### TEXTO DEL DOCUMENTO:
───
Esto significa que debiéramos de ser capaces de rastrear esa información y asignarle un valor económico a medida que aparece, en la forma que sea, en otras parte de la Red y sirve para estimular la actividad de otros usuarios, o generar nuevos flujos de comunicación. Ningún método de medición –y de intento de rentabilizar las actividades en Internet–, por tanto, puede descansar sólo en las visitas a las páginas web, sino que debe abarcar –entre otras cosas– a otros sistemas relacionados de diseminación de información, en particular el correo-e. En la situación actual, con los métodos e ideas de que disponemos, con la dispersión que crean algunas modas, es como pedirle a Einstein que mida la velocidad de la luz persiguiéndola en una bicicleta. Se puede intentar, desde luego, pero el resultado es, cuando menos, propenso a interpretaciones equívocas.
───
### REGISTROS INCLUIDOS:
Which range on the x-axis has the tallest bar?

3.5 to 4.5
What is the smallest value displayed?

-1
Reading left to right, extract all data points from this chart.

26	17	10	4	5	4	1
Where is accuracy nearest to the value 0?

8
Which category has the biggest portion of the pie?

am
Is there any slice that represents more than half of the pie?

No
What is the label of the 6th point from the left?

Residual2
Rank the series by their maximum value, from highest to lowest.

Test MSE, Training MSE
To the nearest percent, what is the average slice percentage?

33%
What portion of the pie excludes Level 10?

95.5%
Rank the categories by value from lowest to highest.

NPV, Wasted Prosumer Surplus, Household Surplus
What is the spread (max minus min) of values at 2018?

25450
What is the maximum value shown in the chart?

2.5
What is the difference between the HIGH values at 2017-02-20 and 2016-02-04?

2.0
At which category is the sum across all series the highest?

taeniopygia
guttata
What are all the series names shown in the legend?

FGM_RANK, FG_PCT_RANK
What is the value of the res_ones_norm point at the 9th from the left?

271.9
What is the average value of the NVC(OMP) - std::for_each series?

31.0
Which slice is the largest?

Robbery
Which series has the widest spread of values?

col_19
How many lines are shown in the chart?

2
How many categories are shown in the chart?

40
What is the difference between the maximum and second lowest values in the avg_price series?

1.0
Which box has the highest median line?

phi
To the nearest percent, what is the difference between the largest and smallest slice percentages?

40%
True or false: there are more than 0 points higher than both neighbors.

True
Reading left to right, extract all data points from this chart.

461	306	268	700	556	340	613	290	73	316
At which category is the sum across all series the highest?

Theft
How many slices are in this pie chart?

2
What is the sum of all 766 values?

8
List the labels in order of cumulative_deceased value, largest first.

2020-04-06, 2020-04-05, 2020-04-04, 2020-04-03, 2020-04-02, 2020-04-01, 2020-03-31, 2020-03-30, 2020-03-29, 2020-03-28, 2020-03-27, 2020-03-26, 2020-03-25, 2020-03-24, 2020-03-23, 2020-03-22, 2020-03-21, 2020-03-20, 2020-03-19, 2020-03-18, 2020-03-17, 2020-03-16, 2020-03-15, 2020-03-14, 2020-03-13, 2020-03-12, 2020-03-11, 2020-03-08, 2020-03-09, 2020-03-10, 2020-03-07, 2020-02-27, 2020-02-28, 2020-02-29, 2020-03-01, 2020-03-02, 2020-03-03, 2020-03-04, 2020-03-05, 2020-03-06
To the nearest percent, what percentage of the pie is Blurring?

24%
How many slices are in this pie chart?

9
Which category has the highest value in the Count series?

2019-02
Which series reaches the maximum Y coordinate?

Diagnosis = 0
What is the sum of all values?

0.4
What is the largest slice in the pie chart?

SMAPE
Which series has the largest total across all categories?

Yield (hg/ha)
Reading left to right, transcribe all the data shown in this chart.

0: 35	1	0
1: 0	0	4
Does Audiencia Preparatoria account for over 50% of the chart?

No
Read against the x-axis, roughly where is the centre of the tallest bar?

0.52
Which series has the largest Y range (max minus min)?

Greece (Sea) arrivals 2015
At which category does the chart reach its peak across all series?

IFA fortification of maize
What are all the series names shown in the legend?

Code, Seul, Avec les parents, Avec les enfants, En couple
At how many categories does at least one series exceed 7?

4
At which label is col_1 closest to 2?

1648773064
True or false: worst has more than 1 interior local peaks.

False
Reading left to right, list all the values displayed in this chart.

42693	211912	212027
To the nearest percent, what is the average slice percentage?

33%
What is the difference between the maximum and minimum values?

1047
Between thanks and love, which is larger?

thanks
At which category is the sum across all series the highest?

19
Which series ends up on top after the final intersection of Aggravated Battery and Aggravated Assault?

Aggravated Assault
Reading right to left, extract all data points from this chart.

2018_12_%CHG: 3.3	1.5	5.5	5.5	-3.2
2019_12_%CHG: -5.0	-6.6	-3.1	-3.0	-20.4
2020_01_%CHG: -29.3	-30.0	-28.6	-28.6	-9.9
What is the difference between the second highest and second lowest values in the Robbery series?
───
Prosigue el texto sobre cómo medir el valor económico de la información en Internet, empezando justo después de su última frase.

Mientras tanto, nos movemos por senderos bastante difuminados, por no decir crudos, e incluso bastos. Si hay tantos visitantes a una página, hay tantas oportunidades de vender, de hacer ver un producto, de conducirlo a través de un banner, etc. Pero nadie sabe ni siquiera si hay una correlación entre las páginas visitadas y los ingresos generados por ese lugar. Más bien se podría decir que esa correlación, si existe, debe bastante al azar. Desde el punto de vista de la medición de tráfico relacionada con la rentabilidad económica, la gente que trata de ligar en una página con salas de chat debería tener un valor diferente al discreto visitante que abre el navegador con una cartera repleta de dólares para invertir en la bolsa. Pero se ha tardado bastante en «filtrar» esta información y convertirla en «banners» que traten de capturar a ciertos públicos. Si uno hace click sobre ellos, se considera que ya ha pasado la puerta principal. A partir de ahí, todo debería ser coser y cantar. Pues no, oiga, todo lo contrario. Einstein seguía dale que te dale sobre su bicicleta. A la gente le atrae, a lo mejor, el mensaje del banner, pero no las ganas de comprar lo que se encuentra al otro lado. Lo que parece un saludable criterio demográfico, en realidad no es más que otro rompecabezas.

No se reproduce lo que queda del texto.